Special Operations Command chooses Textron and Insitu for UAV surveillance

July 26, 2017
Two U.S. unmanned aerial vehicle (UAV) designers will share as much as $475 million over the next five years to provide mid-endurance UAVs and support surveillance services for U.S. military convert Special Operations units.

McDILL AIR FORCE BASE, Fla. - Two U.S. unmanned aerial vehicle (UAV) designers will share as much as $475 million over the next five years to provide mid-endurance UAVs and support surveillance services for U.S. military convert Special Operations units.

Officials of the U.S. Special Operations Command (SOCOM) at MacDill Air Force Base, Fla., announced contracts to the Textron Systems Unmanned Systems segment (formerly AAI Corp.) in Hunt Valley, Md., and to Insitu Inc., a Boeing company in Bingen, Wash., for mid-endurance unmanned aircraft systems intelligence, surveillance, and reconnaissance services at locations worldwide.

The two companies will receive $150,000 up-front, and compete for mid-endurance UAV services contracts for four 1-year ordering periods, followed by one 6-month ordering period. The contracts collectively are worth $475 million.

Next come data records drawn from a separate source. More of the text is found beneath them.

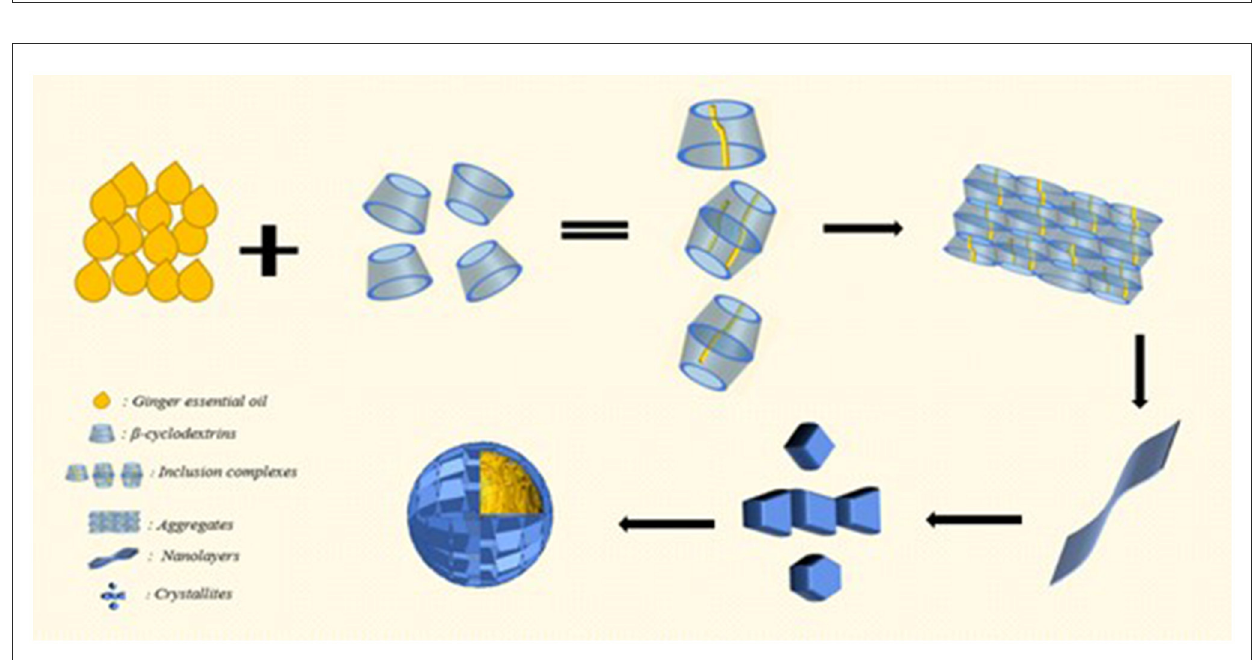
FIGURE6 Schematic diagram of β -CD-stabilized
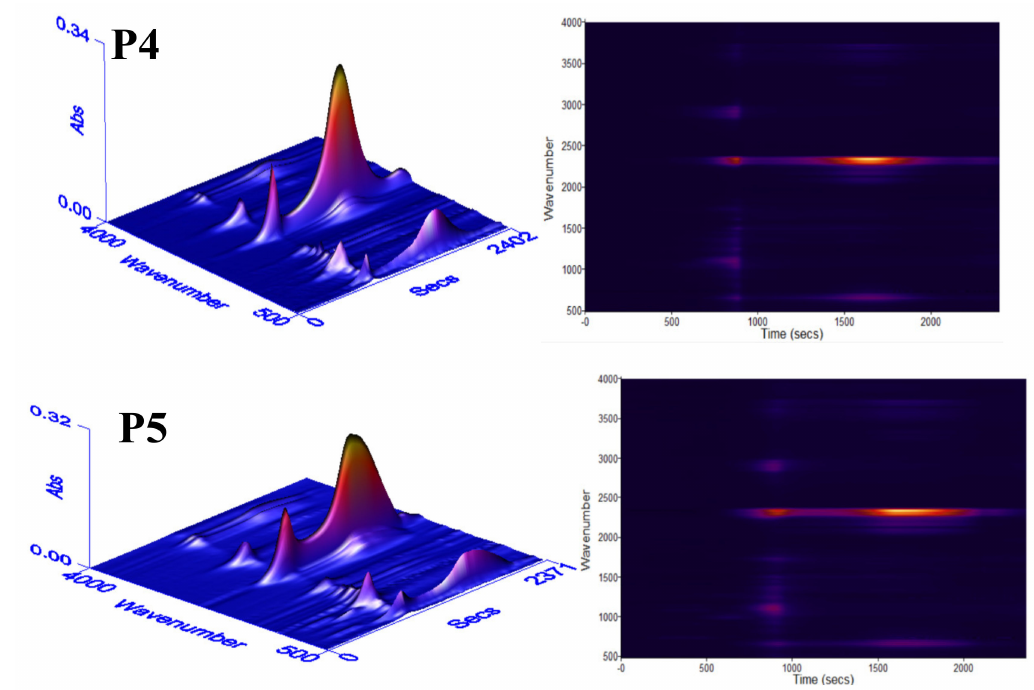
Figure 7. 3D FTIR spectra of escaped gases from the degradation of RPUF and RPUF / IL-EG / DPES.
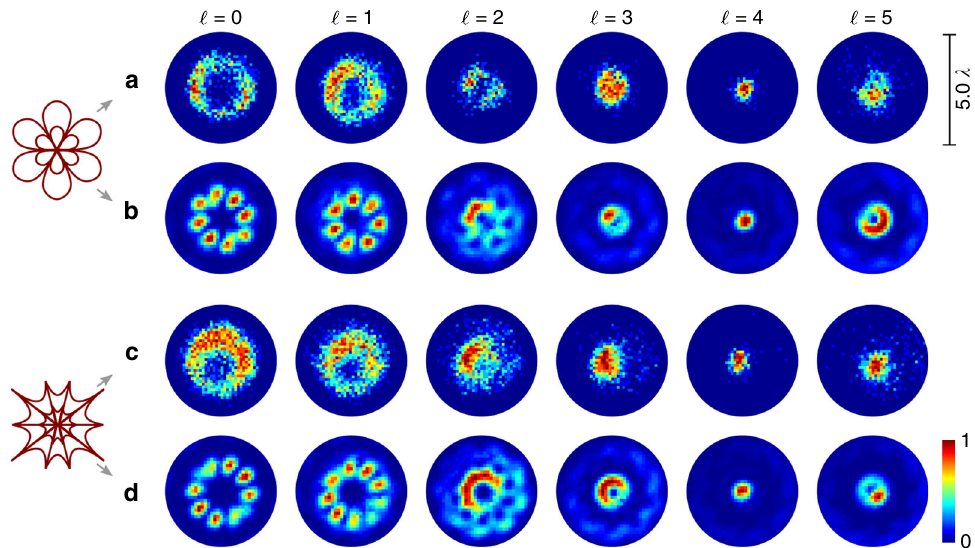
Fig. 5 Detecting non-paraxial fi elds by fl uorescent SAM. The normalized fl uorescence intensity of tightly focused vectorial fl ower or web ( σ 12 = ±8) with additional phase vortices of charge ‘ is analyzed experimentally ( a and c , respectively) as well as numerically ( b and d , respectively), proving the detection of non-paraxial properties. Shown scale corresponds to focal size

The Textron catapult-launched RQ-7B Shadow tactical UAV is designed to provide reconnaissance, surveillance, targeting, and assessment. It can see targets from as far away as 78 miles from the tactical operations center, and recognize tactical vehicles from altitudes as high as 8,000 feet above the ground at more than two miles slant range, day or night. The Shadow can deploy using three C-130 Hercules aircraft four-engine turboprop cargo aircraft. Short-duration operations require only one C-130. Operators launch the UAV from a trailer-mounted pneumatic catapult, and recover it with arresting gear like those that stop jets on aircraft carriers during emergencies. The Shadow has a gimbal-mounted, digitally stabilized, liquid nitrogen-cooled infrared camera that relays video in real time via a C-band line-of-sight data link to the UAV's ground control station. The UAV is 11 feet long, has a 14-foot wingspan, weighs 375 pounds with payloads and fuel, flies as fast as 110 knots at altitudes as high as 15,000 feet, and can remain aloft for more than six hours.

The Textron Aerosonde small UAV is designed for expeditionary land- and sea-based operations and equipped for simultaneous day-and-night, full-motion video, communications relay, and intelligence in one flight. The Aerosonde has an 11.9-foot wingspan, can carry a 20-pound sensor payload, and can fly for as long as 14 hours with a range of 75 nautical miles.

The Boeing Insitu RQ-21 Blackjack is a twin-boom, single-engine, monoplane UAV for surveillance and reconnaissance. Users can launch and recover it on land or at sea without runways by using a pneumatic launcher and net-type recovery system. The 81-pound Blackjack is eight feet long with a 16-foot wingspan, and is designed to carry multi-sensor payloads in a large pod below its nose. The UAV can fly as quickly as 104 miles per hour, cruises at 63 miles per hour, can fly for as long as 24 hours, and can fly as high as 19,500 feet. Users can customize the RQ-21A Blackjack's multi-mission, open-architecture payload bays with visible-light and infrared cameras, communications, and other tools to provide situational awareness information to warfighters.

The RQ-21A can integrate new payloads quickly and offers roll-on, roll-off capability to move the system quickly from ship to shore, as well as to and from cargo aircraft. It can carry sensor payloads as heavy as 39 pounds. The Blackjack's standard sensor payload consists of a visible-light imager, mid-wave infrared imager, laser rangefinder, infrared marker, communications, and automatic identification system.

The Boeing Insitu ScanEagle UAV is 5.1 feet long with a 5.6-foot wingspan, weighs as much as 48.5 pounds, and can carry a 7.5-pound sensor payload. The UAV can fly for more than 24 hours at altitudes as high as 19,500 feet and at speeds to 80 knots. It can carry a sensor payload consisting of visible-light camera, medium-wave infrared imager, or both integrated in one turret. The ScanEagle also has an analog digitally encrypted video data link, as well as encrypted or unencrypted command-and-control data link. The UAV can be launched autonomously and uses a no-nets recovery system that recovers with its wing tip on a rope that hangs from a boom.